ABOUT THIS TASK:
Lay out the text in the entries below as a JSON list of strings, one string for each line, with blank lines skipped. Leave the pictures out of the answer.

○ ○ ○

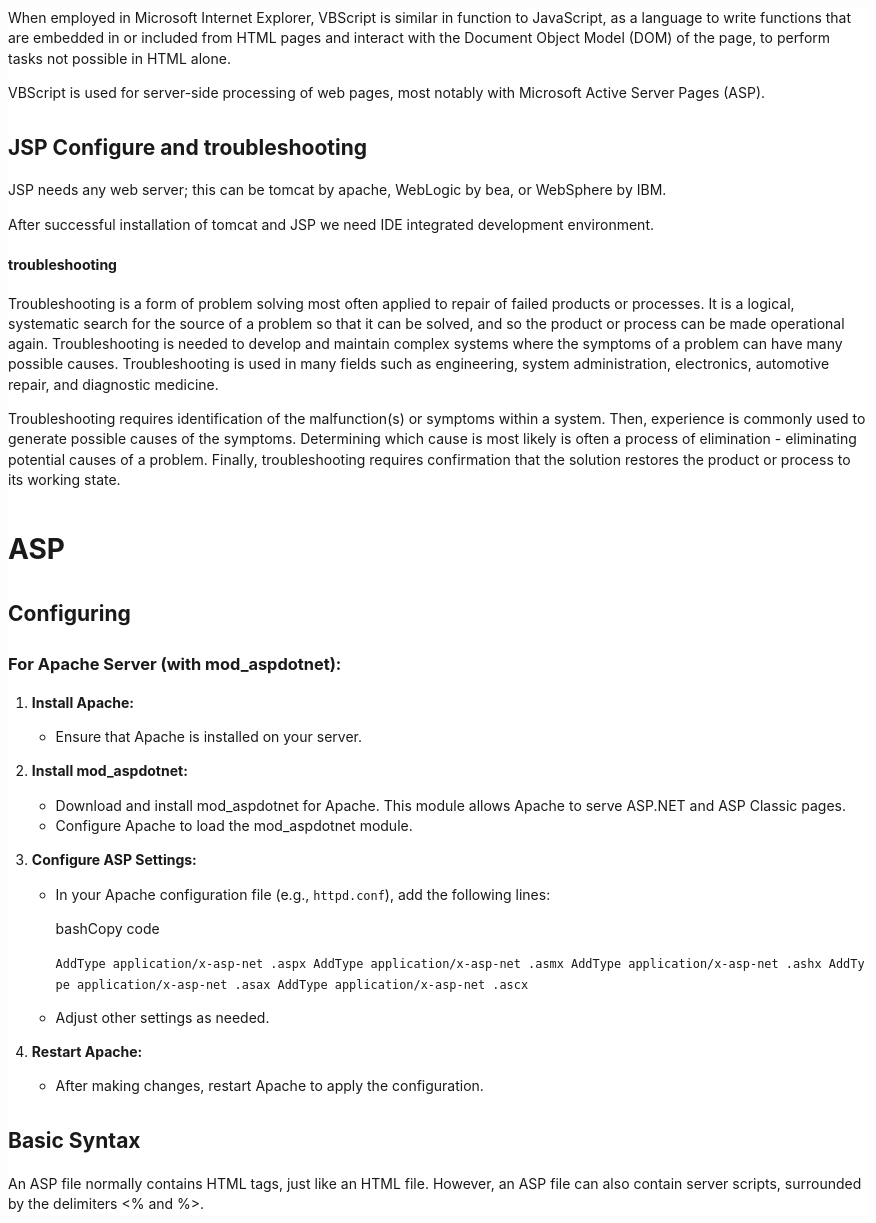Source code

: When employed in Microsoft Internet Explorer, VBScript is similar in function to JavaScript, as a language to write functions that are embedded in or included from HTML pages and interact with the Document Object Model (DOM) of the page, to perform tasks not possible in HTML alone.

VBScript is used for server-side processing of web pages, most notably with Microsoft Active Server Pages (ASP).

## JSP Configure and troubleshooting
JSP needs any web server; this can be tomcat by apache, WebLogic by bea, or WebSphere by IBM.

After successful installation of tomcat and JSP we need IDE integrated development environment.

#### troubleshooting

Troubleshooting is a form of problem solving most often applied to repair of failed products or processes. It is a logical, systematic search for the source of a problem so that it can be solved, and so the product or process can be made operational again. Troubleshooting is needed to develop and maintain complex systems where the symptoms of a problem can have many possible causes. Troubleshooting is used in many fields such as engineering, system administration, electronics, automotive repair, and diagnostic medicine.

Troubleshooting requires identification of the malfunction(s) or symptoms within a system. Then, experience is commonly used to generate possible causes of the symptoms. Determining which cause is most likely is often a process of elimination - eliminating potential causes of a problem. Finally, troubleshooting requires confirmation that the solution restores the product or process to its working state.
# ASP 
## Configuring
### For Apache Server (with mod_aspdotnet):

1. **Install Apache:**
    
    - Ensure that Apache is installed on your server.
2. **Install mod_aspdotnet:**
    
    - Download and install mod_aspdotnet for Apache. This module allows Apache to serve ASP.NET and ASP Classic pages.
    - Configure Apache to load the mod_aspdotnet module.
3. **Configure ASP Settings:**
    
    - In your Apache configuration file (e.g., `httpd.conf`), add the following lines:
        
        bashCopy code
        
        `AddType application/x-asp-net .aspx AddType application/x-asp-net .asmx AddType application/x-asp-net .ashx AddType application/x-asp-net .asax AddType application/x-asp-net .ascx`
        
    - Adjust other settings as needed.
4. **Restart Apache:**
    
    - After making changes, restart Apache to apply the configuration.

## Basic Syntax
An ASP file normally contains HTML tags, just like an HTML file. However, an ASP file can also contain server scripts, surrounded by the delimiters <% and %>.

○ ○ ○

EXERCISE ANSWER:
[
  "Source code",
  ": When employed in Microsoft Internet Explorer, VBScript is similar in function to JavaScript, as a language to write functions that are embedded in or included from HTML pages and interact with the Document Object Model (DOM) of the page, to perform tasks not possible in HTML alone.",
  "VBScript is used for server-side processing of web pages, most notably with Microsoft Active Server Pages (ASP).",
  "## JSP Configure and troubleshooting",
  "JSP needs any web server; this can be tomcat by apache, WebLogic by bea, or WebSphere by IBM.",
  "After successful installation of tomcat and JSP we need IDE integrated development environment.",
  "#### troubleshooting",
  "Troubleshooting is a form of problem solving most often applied to repair of failed products or processes. It is a logical, systematic search for the source of a problem so that it can be solved, and so the product or process can be made operational again. Troubleshooting is needed to develop and maintain complex systems where the symptoms of a problem can have many possible causes. Troubleshooting is used in many fields such as engineering, system administration, electronics, automotive repair, and diagnostic medicine.",
  "Troubleshooting requires identification of the malfunction(s) or symptoms within a system. Then, experience is commonly used to generate possible causes of the symptoms. Determining which cause is most likely is often a process of elimination - eliminating potential causes of a problem. Finally, troubleshooting requires confirmation that the solution restores the product or process to its working state.",
  "# ASP ",
  "## Configuring",
  "### For Apache Server (with mod_aspdotnet):",
  "1. **Install Apache:**",
  "    - Ensure that Apache is installed on your server.",
  "2. **Install mod_aspdotnet:**",
  "    - Download and install mod_aspdotnet for Apache. This module allows Apache to serve ASP.NET and ASP Classic pages.",
  "    - Configure Apache to load the mod_aspdotnet module.",
  "3. **Configure ASP Settings:**",
  "    - In your Apache configuration file (e.g., `httpd.conf`), add the following lines:",
  "        bashCopy code",
  "        `AddType application/x-asp-net .aspx AddType application/x-asp-net .asmx AddType application/x-asp-net .ashx AddType application/x-asp-net .asax AddType application/x-asp-net .ascx`",
  "    - Adjust other settings as needed.",
  "4. **Restart Apache:**",
  "    - After making changes, restart Apache to apply the configuration.",
  "## Basic Syntax",
  "An ASP file normally contains HTML tags, just like an HTML file. However, an ASP file can also contain server scripts, surrounded by the delimiters <% and %>."
]